“And Darkness and Decay and the Red Death held illimitable dominion over all.”
The above quote is the final line to one of my absolute favorite short stories, “The Masque of the Red Death,” by Edgar Allen Poe. Actually, I love everything written by Poe, but this story in particular stands out from the rest.
It has everything a good horror story needs. A despicable antagonist, in this case a prince, completely unmoved and indifferent to the sufferings of his people. A haunting and terrible plague, devastating the land and leaving a trail of terror in its wake. A celebration for unlikable nobility, held at the expense of those suffering, and in the end, poetic justice, dripping with blood and gore.
The way Poe writes, he can build with an intensity enough to drive one mad with suspense, without giving away the story.

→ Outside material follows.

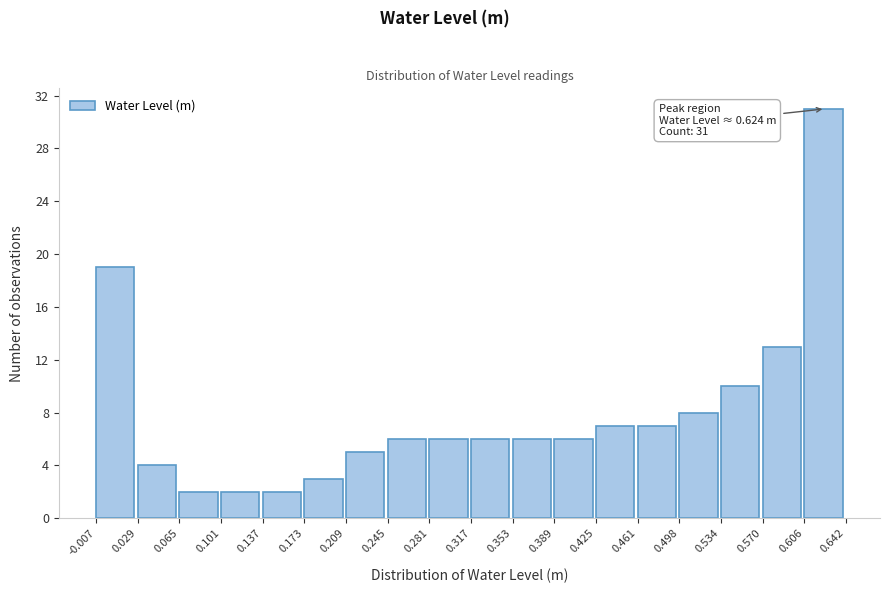

Over which range of the x-axis is the bar tallest?

0.606 to 0.642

The horror genre has been a love of mine since my youth. My dad would keep my brother and I up late on Friday and Saturday nights to watch re-runs of old horror classics on television. Some of my fondest memories are from sitting on the couch, wrapped in a blanket, eating popcorn, while Theatre of Blood, Motel Hell, and the entire series of Night Gallery on VHS played before me.
And during the week, my dad would put us to sleep, with bedtime stories in the key of Stephen King, Alvin Schwartz, or old folk tales and urban legends.
Being an avid reader in and out of school, while my peers in elementary school read the Boxcar Children or Captain Underpants, I was diving into Mary Shelley and writing book reports on Bram Stoker.
My wife is 35 weeks pregnant. We have no clue what we are doing, but the one thing we have prepared for our child is his own shelf on our book case, filled with children’s books. Among them are some scary story compilations, the same ones I read when I was little. And when he gets older, the higher shelves are still home to the same vampires, monsters, ghosts, and ghoulies that I entertained myself with when I was little.
Our movie collection too is filled with horror classics, Peter Cushing, Vincent Price, and Christopher Lee. It is one of my dearest wishes to share my love of horror with my child, given to me by my father who shared his love with me.
I began this post with the quote from the Red Death, because the other night, right before bed, while my wife lay down, I pulled my book of Poe’s stories to me, and in a low voice, I read to my baby the first of these bedtime stories I so treasured as a child.
And though he couldn’t hear the words or comprehend their meaning, I found it good practice. I will read this story, and many others to him again. But before he is born, I want to make sure I have the perfect scary story voice.
Just like my father had when he read to me.